Brief
From the line with "1 | £35.00 | £65.00 |" to the line with "1 | £8.00 | £30.00 |", retype every line exactly, including those two, and leave out the rest of the data below.

Exercise inputs

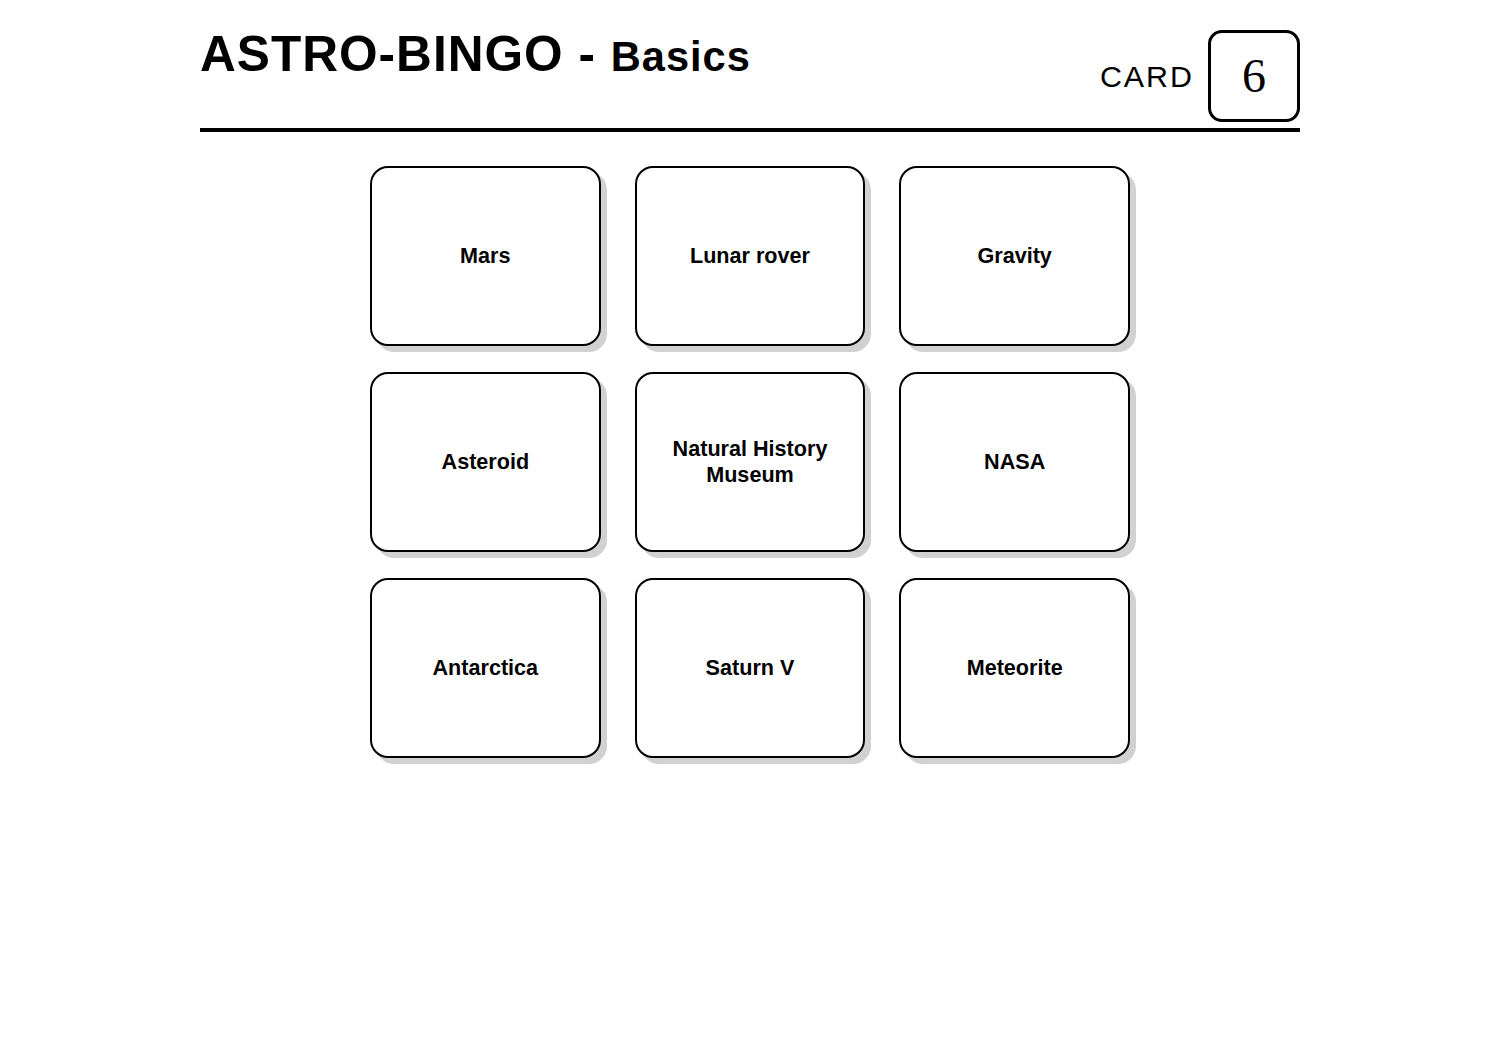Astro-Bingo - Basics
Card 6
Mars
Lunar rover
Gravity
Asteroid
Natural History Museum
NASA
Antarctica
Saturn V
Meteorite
...
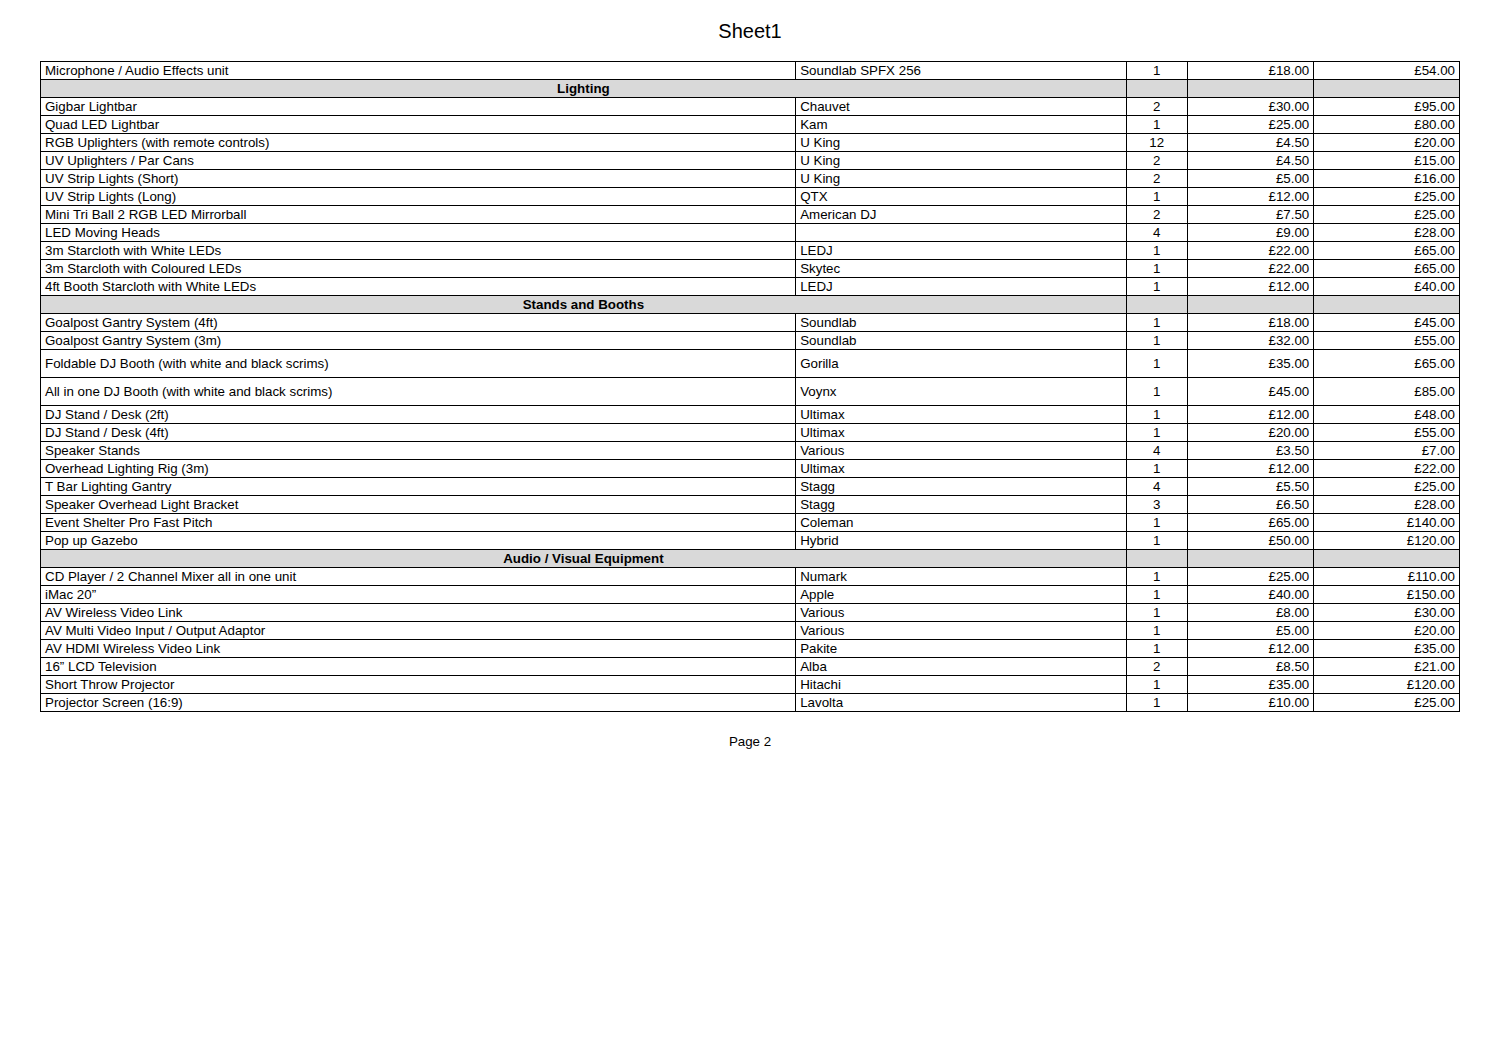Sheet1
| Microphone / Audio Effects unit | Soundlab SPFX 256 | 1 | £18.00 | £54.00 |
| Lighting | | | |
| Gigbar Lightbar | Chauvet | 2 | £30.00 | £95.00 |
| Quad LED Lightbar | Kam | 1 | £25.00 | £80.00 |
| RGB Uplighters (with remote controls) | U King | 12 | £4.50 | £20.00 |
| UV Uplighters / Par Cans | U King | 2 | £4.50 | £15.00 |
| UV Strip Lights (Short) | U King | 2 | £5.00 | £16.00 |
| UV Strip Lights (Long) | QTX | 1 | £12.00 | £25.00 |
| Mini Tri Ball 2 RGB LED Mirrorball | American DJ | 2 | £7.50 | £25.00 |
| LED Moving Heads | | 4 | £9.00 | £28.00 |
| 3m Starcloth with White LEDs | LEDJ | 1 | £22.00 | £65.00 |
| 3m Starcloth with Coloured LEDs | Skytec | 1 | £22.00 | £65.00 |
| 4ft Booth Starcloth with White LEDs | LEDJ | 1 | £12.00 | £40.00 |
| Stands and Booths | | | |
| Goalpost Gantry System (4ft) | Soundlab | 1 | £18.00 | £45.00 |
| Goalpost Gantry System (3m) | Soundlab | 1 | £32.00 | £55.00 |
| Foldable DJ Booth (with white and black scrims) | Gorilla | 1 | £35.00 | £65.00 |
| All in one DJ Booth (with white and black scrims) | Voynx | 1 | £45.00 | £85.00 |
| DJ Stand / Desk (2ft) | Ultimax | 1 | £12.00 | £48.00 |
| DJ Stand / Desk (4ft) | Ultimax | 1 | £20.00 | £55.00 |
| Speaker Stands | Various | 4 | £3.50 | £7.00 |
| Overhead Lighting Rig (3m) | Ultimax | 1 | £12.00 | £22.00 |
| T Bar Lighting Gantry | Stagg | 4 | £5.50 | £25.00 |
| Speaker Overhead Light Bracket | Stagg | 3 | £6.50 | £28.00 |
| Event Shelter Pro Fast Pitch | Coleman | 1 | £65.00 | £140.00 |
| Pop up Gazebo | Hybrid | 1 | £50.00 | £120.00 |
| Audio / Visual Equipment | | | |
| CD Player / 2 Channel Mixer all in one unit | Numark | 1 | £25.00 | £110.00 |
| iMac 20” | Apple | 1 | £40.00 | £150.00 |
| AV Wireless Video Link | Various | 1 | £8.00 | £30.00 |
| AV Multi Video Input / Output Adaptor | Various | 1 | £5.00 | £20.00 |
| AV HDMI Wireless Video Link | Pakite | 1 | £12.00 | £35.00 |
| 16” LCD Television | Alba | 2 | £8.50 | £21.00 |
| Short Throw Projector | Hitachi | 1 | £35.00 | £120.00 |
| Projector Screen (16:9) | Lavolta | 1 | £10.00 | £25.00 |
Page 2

Result of this task
| Foldable DJ Booth (with white and black scrims) | Gorilla | 1 | £35.00 | £65.00 |
| All in one DJ Booth (with white and black scrims) | Voynx | 1 | £45.00 | £85.00 |
| DJ Stand / Desk (2ft) | Ultimax | 1 | £12.00 | £48.00 |
| DJ Stand / Desk (4ft) | Ultimax | 1 | £20.00 | £55.00 |
| Speaker Stands | Various | 4 | £3.50 | £7.00 |
| Overhead Lighting Rig (3m) | Ultimax | 1 | £12.00 | £22.00 |
| T Bar Lighting Gantry | Stagg | 4 | £5.50 | £25.00 |
| Speaker Overhead Light Bracket | Stagg | 3 | £6.50 | £28.00 |
| Event Shelter Pro Fast Pitch | Coleman | 1 | £65.00 | £140.00 |
| Pop up Gazebo | Hybrid | 1 | £50.00 | £120.00 |
| Audio / Visual Equipment | | | |
| CD Player / 2 Channel Mixer all in one unit | Numark | 1 | £25.00 | £110.00 |
| iMac 20” | Apple | 1 | £40.00 | £150.00 |
| AV Wireless Video Link | Various | 1 | £8.00 | £30.00 |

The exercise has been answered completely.